The investigation was further hampered by its inability to prevent media leaks. If the Nichols brothers’ names had not been all over the radio and television in the late morning of April 21, both brothers could have been put under surveillance. Lana Padilla, or Josh, could have made a monitored call to Terry to see what he might volunteer—not as a suspect in custody but as a free man. Mary Riley and the executives at West Coast Telephone could have kept monitoring the Daryl Bridges card.

The task force leadership did not understand at first why crucial leads were seeping into the public arena. Then Weldon Kennedy learned that ATF headquarters was routinely forwarding the Oklahoma City briefings to its entire staff, and so creating hundreds of potential news media sources around the country. “I blew up,” Kennedy said. “I went completely nutso.”

He plugged the leak as quickly as he could, but others soon developed in its place.
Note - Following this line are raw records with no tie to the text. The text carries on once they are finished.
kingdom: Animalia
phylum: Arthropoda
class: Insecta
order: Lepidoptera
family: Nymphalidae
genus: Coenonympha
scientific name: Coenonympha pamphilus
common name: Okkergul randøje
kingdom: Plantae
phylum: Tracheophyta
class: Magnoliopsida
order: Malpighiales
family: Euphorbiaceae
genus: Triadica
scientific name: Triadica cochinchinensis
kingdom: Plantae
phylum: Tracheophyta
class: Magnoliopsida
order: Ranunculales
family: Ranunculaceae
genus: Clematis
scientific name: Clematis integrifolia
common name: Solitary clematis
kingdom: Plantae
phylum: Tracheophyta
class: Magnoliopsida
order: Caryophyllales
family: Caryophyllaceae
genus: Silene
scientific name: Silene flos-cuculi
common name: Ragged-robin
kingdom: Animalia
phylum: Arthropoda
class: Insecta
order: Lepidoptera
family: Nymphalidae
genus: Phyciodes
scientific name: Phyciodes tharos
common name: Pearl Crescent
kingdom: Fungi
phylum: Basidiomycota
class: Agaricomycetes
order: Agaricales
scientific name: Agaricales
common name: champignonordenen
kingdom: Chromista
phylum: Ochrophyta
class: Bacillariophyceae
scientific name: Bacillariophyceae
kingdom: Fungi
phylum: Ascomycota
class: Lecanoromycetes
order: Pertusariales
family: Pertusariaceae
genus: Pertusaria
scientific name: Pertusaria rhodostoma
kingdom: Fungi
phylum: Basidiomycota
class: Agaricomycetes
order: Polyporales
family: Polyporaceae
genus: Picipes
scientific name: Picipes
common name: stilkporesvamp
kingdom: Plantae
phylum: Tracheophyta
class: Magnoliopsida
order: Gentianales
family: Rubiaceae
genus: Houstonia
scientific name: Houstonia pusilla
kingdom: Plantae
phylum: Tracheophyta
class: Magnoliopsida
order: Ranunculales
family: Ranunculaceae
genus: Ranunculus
For example, a reporter for the Dallas Morning News in Oklahoma City was having an affair with an ATF agent she knew from Texas and was pumping him for everything he knew. Several front-page scoops later, the agent was sent back to Dallas.

For these reasons, the early arrests were never more than a qualified success. Members of the Decker raid team became convinced that James Nichols had known they were coming and removed incriminating evidence—something Nichols himself has always denied. One odd thing Nichols insisted on was that his incarceration was somehow designed to prevent him from retrieving crucial evidence from the scene in Oklahoma City, which he said could have exonerated him, and his brother, and McVeigh, and pointed to the “real” perpetrators.

What was it that James Nichols was so anxious to do in Oklahoma City? Why, too, did he seem determined to make contact with Terry and McVeigh? Over and over, Nichols expressed a wish to talk to one or both of them face-to-face, a move he seemed to think would help clear all their names but which, to law enforcement, suggested he wanted the three of them to get their stories straight.

Such face-to-face meetings might have been very useful to the investigation, of course, if the participants could somehow have been lulled into thinking they were not being monitored or recorded. Once the feds launched their raid, however, this was no longer an option.